→ **PROBLEM STATEMENT**
The task calls for an exact copy of the records, without any images.

[Modification records]
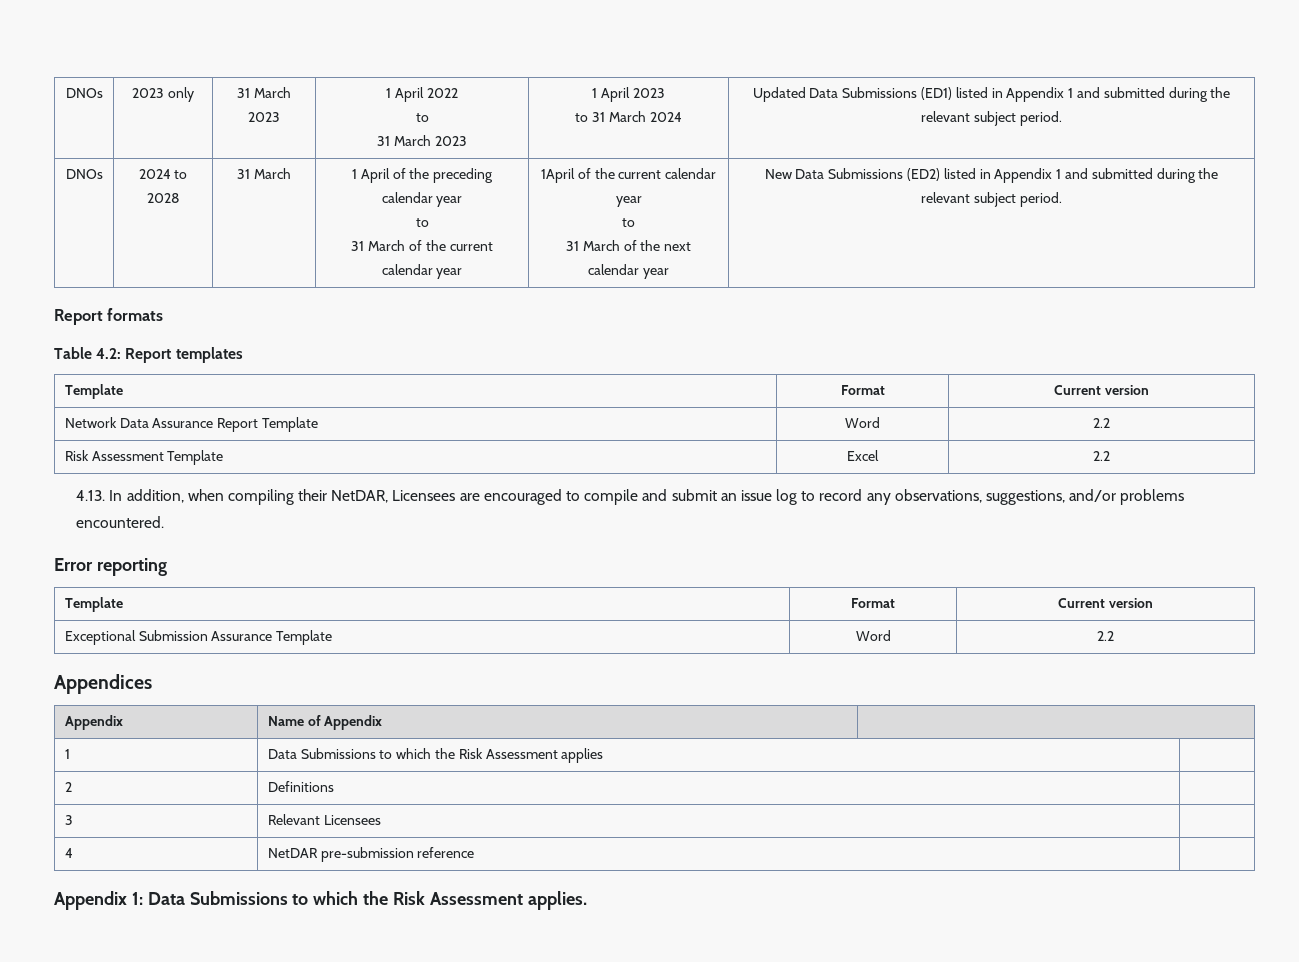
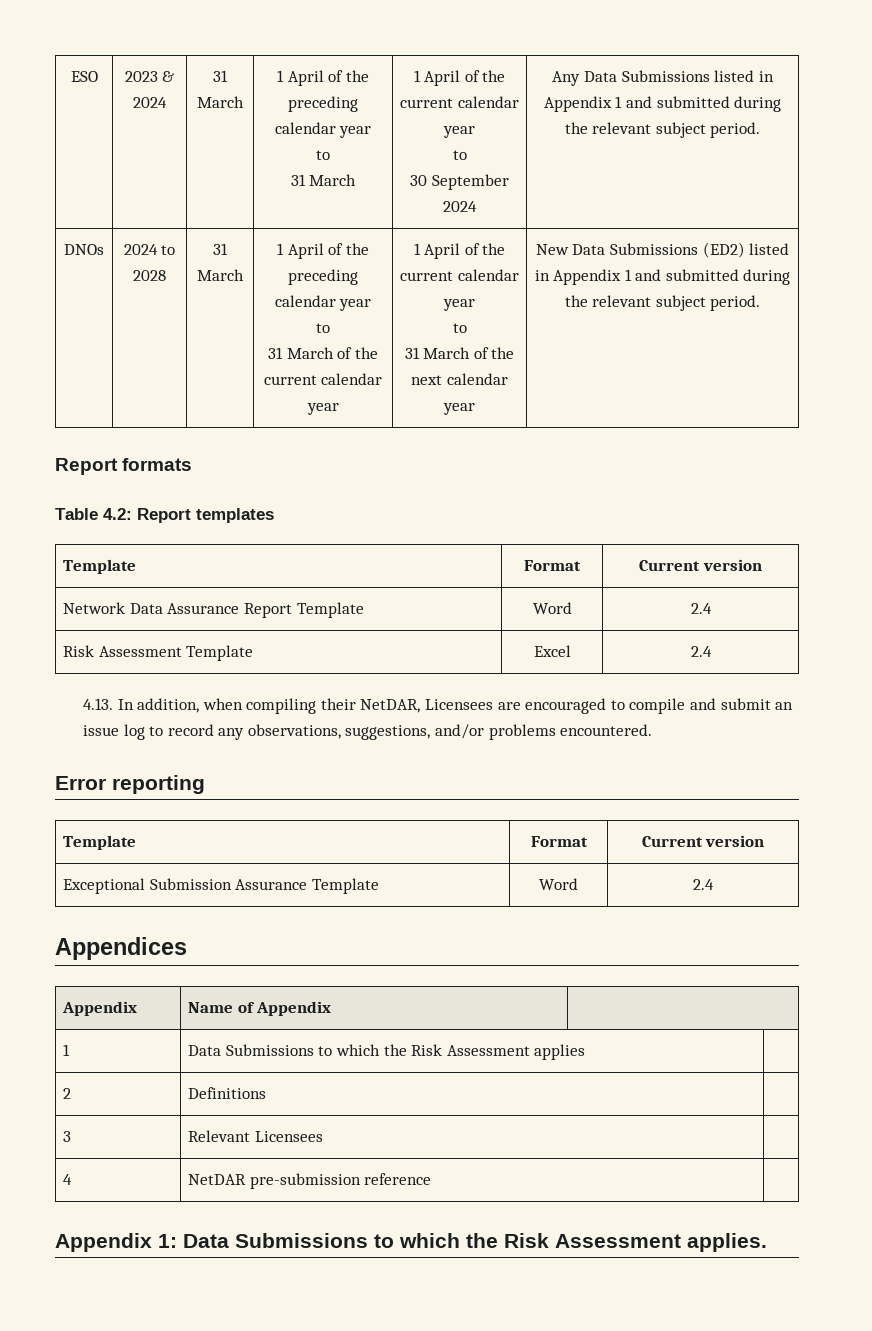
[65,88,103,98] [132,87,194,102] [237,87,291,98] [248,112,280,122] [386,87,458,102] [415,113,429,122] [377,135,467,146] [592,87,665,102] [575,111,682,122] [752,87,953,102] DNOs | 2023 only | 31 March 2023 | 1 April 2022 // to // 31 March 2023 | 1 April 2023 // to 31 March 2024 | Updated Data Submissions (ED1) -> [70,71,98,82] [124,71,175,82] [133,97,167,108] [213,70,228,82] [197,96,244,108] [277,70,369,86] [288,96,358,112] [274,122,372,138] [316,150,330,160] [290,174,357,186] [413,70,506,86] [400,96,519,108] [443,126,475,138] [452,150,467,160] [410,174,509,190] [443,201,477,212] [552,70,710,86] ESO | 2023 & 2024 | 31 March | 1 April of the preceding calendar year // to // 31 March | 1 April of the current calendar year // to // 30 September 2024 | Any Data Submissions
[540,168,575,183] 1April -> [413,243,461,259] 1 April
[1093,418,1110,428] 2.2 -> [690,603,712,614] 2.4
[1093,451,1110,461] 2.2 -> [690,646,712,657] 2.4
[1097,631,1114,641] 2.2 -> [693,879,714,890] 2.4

→ **RESPONSE TO THIS TASK**
[65,88,103,98] [132,87,194,102] [237,87,291,98] [248,112,280,122] [386,87,458,102] [415,113,429,122] [377,135,467,146] [592,87,665,102] [575,111,682,122] [752,87,953,102] DNOs | 2023 only | 31 March 2023 | 1 April 2022 // to // 31 March 2023 | 1 April 2023 // to 31 March 2024 | Updated Data Submissions (ED1) -> [70,71,98,82] [124,71,175,82] [133,97,167,108] [213,70,228,82] [197,96,244,108] [277,70,369,86] [288,96,358,112] [274,122,372,138] [316,150,330,160] [290,174,357,186] [413,70,506,86] [400,96,519,108] [443,126,475,138] [452,150,467,160] [410,174,509,190] [443,201,477,212] [552,70,710,86] ESO | 2023 & 2024 | 31 March | 1 April of the preceding calendar year // to // 31 March | 1 April of the current calendar year // to // 30 September 2024 | Any Data Submissions
[540,168,575,183] 1April -> [413,243,461,259] 1 April
[1093,418,1110,428] 2.2 -> [690,603,712,614] 2.4
[1093,451,1110,461] 2.2 -> [690,646,712,657] 2.4
[1097,631,1114,641] 2.2 -> [693,879,714,890] 2.4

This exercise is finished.